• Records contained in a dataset
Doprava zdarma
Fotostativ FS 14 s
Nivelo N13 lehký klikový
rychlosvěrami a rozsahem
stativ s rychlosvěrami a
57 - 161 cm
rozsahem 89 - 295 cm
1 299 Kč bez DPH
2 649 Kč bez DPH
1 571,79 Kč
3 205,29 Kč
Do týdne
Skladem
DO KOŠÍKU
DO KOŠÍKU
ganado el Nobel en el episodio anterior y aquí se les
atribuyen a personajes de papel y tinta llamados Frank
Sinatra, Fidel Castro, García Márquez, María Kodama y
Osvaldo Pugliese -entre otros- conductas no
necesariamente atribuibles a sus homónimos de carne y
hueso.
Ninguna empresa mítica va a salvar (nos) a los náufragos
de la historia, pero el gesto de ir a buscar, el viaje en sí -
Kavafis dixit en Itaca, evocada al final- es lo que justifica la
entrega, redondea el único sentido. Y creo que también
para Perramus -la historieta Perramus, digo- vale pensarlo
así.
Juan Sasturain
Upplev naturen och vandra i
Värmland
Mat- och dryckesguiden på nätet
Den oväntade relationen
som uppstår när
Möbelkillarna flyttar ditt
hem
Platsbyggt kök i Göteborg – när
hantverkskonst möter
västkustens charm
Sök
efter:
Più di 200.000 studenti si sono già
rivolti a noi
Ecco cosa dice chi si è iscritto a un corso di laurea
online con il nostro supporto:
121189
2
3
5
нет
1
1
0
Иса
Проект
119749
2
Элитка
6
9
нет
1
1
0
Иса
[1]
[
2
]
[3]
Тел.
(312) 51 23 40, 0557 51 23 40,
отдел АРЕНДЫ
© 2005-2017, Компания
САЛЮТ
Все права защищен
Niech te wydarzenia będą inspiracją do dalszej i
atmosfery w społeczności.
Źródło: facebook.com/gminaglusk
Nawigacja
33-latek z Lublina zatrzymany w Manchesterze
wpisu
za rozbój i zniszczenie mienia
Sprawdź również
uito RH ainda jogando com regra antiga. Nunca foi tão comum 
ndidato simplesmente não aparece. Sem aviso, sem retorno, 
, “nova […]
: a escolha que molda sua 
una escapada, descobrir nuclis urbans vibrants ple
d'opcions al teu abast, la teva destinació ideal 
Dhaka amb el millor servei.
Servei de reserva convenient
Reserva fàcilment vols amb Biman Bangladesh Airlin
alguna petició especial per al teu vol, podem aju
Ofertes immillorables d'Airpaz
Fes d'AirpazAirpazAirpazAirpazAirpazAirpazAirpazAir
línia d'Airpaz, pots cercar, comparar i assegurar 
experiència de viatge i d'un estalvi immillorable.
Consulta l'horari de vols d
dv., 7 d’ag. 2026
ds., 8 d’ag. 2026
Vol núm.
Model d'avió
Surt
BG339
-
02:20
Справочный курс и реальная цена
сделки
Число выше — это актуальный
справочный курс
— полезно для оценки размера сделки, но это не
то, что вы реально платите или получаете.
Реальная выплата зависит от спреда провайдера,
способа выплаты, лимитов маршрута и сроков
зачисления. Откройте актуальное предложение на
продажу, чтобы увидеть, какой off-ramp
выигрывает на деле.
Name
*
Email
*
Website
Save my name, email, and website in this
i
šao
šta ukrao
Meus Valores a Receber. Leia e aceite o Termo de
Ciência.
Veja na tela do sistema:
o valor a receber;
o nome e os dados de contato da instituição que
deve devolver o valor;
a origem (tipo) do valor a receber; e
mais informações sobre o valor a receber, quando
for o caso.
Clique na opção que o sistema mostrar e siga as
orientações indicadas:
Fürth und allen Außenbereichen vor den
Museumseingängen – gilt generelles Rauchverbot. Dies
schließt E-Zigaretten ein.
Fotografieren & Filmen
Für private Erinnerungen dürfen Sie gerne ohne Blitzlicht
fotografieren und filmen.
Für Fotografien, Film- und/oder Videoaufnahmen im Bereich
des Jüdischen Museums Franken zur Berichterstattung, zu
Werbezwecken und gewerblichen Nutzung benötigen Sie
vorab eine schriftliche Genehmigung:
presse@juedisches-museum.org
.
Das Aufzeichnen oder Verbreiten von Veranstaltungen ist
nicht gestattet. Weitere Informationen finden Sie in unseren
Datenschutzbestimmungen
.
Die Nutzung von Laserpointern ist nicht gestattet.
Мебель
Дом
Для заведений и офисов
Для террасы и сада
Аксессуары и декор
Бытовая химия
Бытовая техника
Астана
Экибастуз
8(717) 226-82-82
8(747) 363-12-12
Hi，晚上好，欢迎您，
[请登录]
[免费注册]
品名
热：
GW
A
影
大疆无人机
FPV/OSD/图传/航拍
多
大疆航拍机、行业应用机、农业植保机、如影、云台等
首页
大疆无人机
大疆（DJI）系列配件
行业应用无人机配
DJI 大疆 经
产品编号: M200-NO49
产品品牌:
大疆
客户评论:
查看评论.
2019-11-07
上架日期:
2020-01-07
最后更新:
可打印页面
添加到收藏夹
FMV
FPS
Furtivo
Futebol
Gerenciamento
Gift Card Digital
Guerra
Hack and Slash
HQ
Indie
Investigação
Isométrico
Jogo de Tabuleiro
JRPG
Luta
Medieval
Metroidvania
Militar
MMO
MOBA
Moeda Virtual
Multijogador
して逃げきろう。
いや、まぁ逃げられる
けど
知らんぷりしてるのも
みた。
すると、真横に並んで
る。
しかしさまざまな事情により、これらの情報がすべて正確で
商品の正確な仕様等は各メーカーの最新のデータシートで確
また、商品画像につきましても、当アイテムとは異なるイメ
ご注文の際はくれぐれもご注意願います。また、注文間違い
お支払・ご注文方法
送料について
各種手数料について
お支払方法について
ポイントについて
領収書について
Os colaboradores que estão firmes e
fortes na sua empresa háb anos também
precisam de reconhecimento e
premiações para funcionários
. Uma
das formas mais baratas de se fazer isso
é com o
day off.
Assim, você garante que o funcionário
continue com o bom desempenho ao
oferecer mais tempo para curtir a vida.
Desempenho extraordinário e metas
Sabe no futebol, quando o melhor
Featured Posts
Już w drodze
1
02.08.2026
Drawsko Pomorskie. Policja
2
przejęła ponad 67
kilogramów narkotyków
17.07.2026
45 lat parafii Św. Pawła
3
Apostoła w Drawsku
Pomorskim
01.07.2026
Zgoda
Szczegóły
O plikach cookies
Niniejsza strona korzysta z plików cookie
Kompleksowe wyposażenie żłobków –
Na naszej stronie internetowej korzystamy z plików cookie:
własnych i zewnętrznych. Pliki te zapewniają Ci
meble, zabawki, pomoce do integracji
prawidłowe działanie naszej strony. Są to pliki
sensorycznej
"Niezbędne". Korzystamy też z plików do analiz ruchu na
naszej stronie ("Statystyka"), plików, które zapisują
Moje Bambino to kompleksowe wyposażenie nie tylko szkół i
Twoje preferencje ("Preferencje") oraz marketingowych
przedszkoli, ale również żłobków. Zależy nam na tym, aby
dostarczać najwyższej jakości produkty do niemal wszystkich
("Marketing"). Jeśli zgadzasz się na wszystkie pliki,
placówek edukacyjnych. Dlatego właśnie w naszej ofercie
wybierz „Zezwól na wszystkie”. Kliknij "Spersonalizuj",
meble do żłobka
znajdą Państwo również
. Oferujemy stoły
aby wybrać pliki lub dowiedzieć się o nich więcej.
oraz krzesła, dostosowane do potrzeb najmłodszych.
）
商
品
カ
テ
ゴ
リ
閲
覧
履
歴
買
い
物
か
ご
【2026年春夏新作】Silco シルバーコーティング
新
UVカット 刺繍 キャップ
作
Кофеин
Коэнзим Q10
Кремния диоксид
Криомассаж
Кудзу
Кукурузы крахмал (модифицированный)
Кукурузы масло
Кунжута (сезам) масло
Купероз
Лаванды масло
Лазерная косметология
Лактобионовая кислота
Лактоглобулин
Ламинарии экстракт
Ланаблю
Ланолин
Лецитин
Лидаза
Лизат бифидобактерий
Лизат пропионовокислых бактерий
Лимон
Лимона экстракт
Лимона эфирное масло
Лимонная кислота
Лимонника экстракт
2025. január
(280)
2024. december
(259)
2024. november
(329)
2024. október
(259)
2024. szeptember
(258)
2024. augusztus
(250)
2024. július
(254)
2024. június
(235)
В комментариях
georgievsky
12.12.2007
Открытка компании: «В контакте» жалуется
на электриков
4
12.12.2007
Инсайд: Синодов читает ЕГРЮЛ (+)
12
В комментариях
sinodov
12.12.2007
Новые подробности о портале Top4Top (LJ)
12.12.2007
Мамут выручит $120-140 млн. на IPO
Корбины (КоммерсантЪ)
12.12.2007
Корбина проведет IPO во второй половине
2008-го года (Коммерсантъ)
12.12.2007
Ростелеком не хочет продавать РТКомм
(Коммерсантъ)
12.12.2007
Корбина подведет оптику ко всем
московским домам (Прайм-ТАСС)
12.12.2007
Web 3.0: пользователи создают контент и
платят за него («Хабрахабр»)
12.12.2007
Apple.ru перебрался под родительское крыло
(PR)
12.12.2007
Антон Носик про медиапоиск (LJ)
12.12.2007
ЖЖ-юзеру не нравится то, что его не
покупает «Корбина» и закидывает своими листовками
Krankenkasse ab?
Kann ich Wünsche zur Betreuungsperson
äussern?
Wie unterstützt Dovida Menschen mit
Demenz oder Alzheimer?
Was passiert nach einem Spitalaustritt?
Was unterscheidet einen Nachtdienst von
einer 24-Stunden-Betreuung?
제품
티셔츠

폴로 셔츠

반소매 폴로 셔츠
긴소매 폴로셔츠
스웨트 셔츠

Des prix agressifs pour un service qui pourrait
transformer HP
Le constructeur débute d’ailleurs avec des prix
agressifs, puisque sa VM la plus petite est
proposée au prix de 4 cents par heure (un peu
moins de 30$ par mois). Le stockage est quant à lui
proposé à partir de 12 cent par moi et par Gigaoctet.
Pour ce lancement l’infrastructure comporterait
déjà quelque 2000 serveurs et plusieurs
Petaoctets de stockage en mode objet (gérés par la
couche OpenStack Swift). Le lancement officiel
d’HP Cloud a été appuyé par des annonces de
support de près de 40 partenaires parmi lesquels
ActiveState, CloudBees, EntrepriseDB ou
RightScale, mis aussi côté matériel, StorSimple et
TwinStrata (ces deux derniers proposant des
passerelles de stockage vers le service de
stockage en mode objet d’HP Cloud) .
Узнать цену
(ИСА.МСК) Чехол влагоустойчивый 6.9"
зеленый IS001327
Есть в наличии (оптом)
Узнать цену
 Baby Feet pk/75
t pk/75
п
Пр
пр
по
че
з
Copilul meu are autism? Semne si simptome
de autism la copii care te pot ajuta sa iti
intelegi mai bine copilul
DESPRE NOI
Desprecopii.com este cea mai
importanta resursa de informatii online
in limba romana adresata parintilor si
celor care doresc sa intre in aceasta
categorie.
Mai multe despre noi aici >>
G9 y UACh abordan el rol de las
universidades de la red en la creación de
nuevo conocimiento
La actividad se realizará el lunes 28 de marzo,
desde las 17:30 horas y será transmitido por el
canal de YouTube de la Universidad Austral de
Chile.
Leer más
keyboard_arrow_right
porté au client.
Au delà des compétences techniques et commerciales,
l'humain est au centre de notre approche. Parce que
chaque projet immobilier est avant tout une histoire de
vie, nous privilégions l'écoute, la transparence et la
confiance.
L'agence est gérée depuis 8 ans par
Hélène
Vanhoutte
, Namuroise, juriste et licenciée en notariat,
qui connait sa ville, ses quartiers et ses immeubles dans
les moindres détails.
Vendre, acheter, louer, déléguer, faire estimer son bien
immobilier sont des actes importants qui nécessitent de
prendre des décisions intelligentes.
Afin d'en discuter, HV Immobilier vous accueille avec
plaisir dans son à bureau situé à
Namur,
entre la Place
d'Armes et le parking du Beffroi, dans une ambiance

• REQUIREMENT
Please gather every line above that contains the word "mais" and copy each of those lines in full.

• EXERCISE OUTPUT
mais informações sobre o valor a receber, quando
das formas mais baratas de se fazer isso
oferecer mais tempo para curtir a vida.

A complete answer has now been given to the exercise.